▶ _DATA FOR THIS EXERCISE_
-- -- --

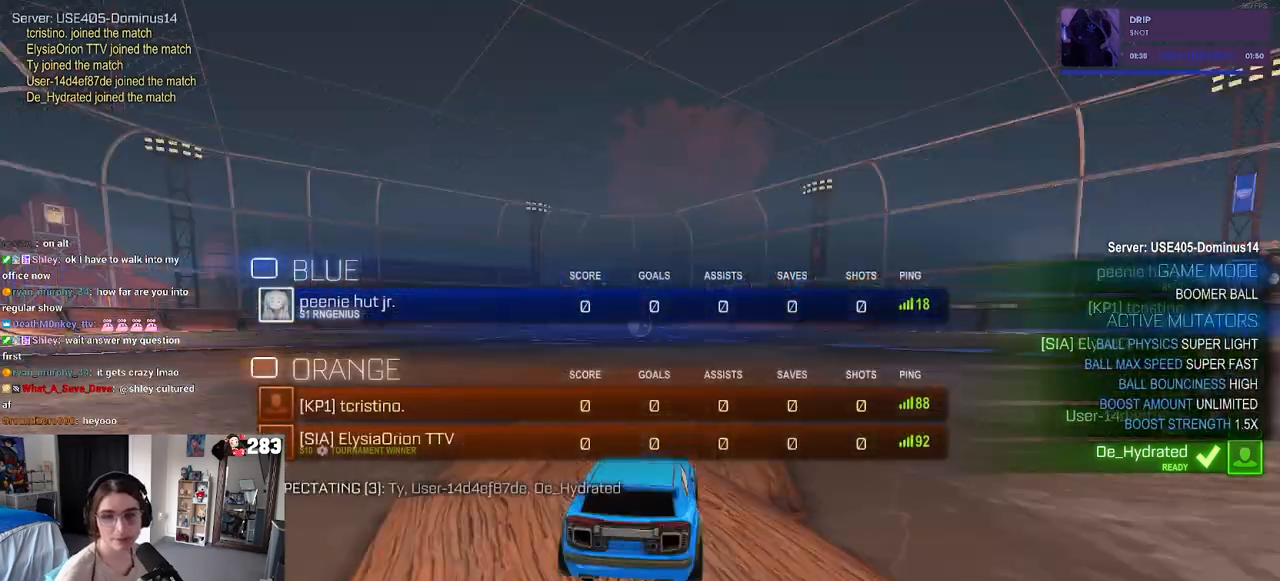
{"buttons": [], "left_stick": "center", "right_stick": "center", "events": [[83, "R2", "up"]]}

-- -- --

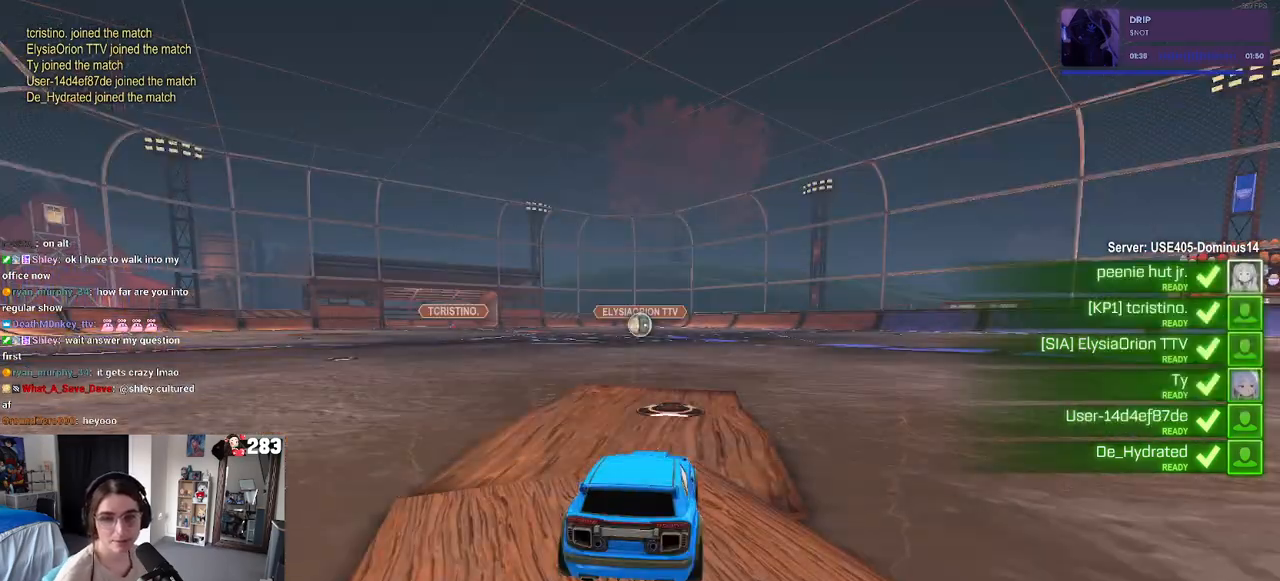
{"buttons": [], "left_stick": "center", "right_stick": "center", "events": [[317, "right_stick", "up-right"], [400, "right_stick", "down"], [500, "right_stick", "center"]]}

-- -- --

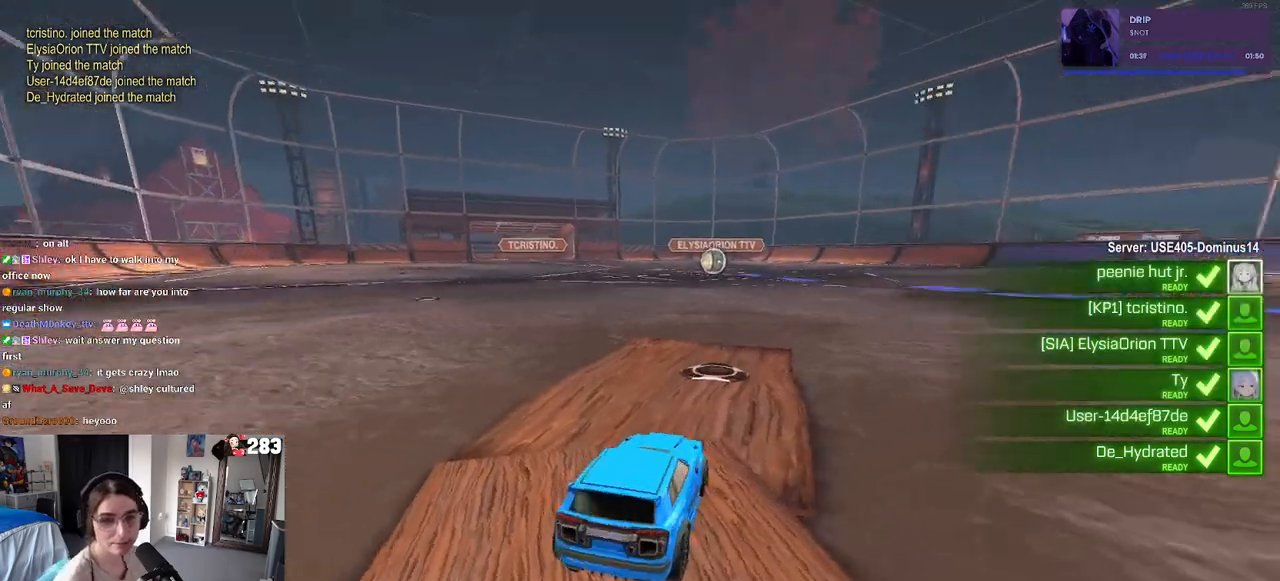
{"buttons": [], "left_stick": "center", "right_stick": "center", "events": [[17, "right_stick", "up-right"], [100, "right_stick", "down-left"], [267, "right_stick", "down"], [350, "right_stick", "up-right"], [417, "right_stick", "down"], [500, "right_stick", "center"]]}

-- -- --

▶ _ACTIVITY_
State, with no accompanying text, how many lines of the material contain the string "down".

▶ _ANSWER SECTION_
2